Rhonda Vonshay Sharpe: I think they are. But I know his racial equity order says in Section 9 that data has to be disaggregated. So I’m super excited about that. But what I am advocating for as president of the Women’s Institute for Science, Equity and Race is that it won’t be this trite disaggregation. I said in a Bloomberg article recently I want to look at reports and see all of me. I want to see me as a ADOS woman. I want to see me as educated, as single, not married. ADOS, an American descendant of slaves. Like, I want to see all of me when I’m reading an article, not just me as a Black woman, because that hides so much of my experience in the U.S. just to talk about me as a Black woman.

Ryssdal: So doing this is all in the service of getting more equitable, and thus better policy that will help more Americans. My question is, if I’m Jay Powell and I’m disaggregating this data in all the ways you like, or Janet Yellen, or Joe Biden, how does this then inform my policy decisions?
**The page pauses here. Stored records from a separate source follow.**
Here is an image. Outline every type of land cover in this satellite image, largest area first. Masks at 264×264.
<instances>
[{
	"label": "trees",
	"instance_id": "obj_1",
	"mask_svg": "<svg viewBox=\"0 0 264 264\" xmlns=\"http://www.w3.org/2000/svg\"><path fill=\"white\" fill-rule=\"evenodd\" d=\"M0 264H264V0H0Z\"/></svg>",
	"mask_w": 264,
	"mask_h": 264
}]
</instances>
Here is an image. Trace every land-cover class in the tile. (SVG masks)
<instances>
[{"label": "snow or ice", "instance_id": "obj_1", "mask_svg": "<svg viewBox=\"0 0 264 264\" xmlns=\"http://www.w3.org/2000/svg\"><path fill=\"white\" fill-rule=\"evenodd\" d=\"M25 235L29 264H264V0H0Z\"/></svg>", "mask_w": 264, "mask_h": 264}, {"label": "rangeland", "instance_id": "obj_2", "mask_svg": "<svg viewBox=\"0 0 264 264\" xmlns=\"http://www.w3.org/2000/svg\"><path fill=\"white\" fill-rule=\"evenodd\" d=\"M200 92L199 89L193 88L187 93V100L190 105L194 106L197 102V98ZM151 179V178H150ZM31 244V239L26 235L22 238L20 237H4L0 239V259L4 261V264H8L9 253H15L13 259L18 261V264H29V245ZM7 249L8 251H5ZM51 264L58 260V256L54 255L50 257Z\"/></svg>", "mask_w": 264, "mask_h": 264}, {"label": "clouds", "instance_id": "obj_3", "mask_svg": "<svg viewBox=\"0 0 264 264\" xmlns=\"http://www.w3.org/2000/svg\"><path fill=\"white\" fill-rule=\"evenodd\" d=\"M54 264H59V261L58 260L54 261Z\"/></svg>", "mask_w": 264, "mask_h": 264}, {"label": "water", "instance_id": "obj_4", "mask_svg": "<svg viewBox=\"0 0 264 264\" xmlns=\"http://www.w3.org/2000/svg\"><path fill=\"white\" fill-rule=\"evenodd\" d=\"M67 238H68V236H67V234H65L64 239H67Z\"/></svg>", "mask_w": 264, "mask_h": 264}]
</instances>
Sharpe: Well, I think that one of the things that it helps us to identify are historical trends. And those historical trends help us to identify systemic inequalities. But it also helps with accountability, right? You know who you’re supposed to help, and they know if you’ve helped them.

Ryssdal: What do you suppose it looks like? If we collectively — right, because it’s our challenge — if we get this right?

Sharpe: So let me say what I think it doesn’t look like. I don’t think it means that we don’t have inequality. We hear this conversation about an equitable recovery. But one year after 12 million women were unemployed, 8 million of them being white, white women have the lowest unemployment rate. And there’s no conversation about that. Our unemployment numbers, as we’re opening up, look like what we have historically seen: White unemployment is at a level, and for everyone else, it’s nearly twice that. When we get this right, we can have honest conversations about our inequality. And then we can begin to have collective conversations about how do we address that.

Ryssdal: Which I absolutely understand it. And obviously, we get better policy when that happens. But let me ask you the reality check question. The American economy is a $20 trillion beast. It is hard to maneuver and get policy decisions made in the best of times. Is it really possible to make these decisions at such a granular level, do you think?

Sharpe: So yes and no. And so my yes is we have seen that when we are concerned about the economy, when we are concerned about people, we move. I think what’s most important about this, and what I like to say is the beauty of disaggregating data, is that every person, every business and sector, can see themselves in the data. It influences, I think, just overall how we see America progressing towards an equitable society. And that’s not a partisan issue.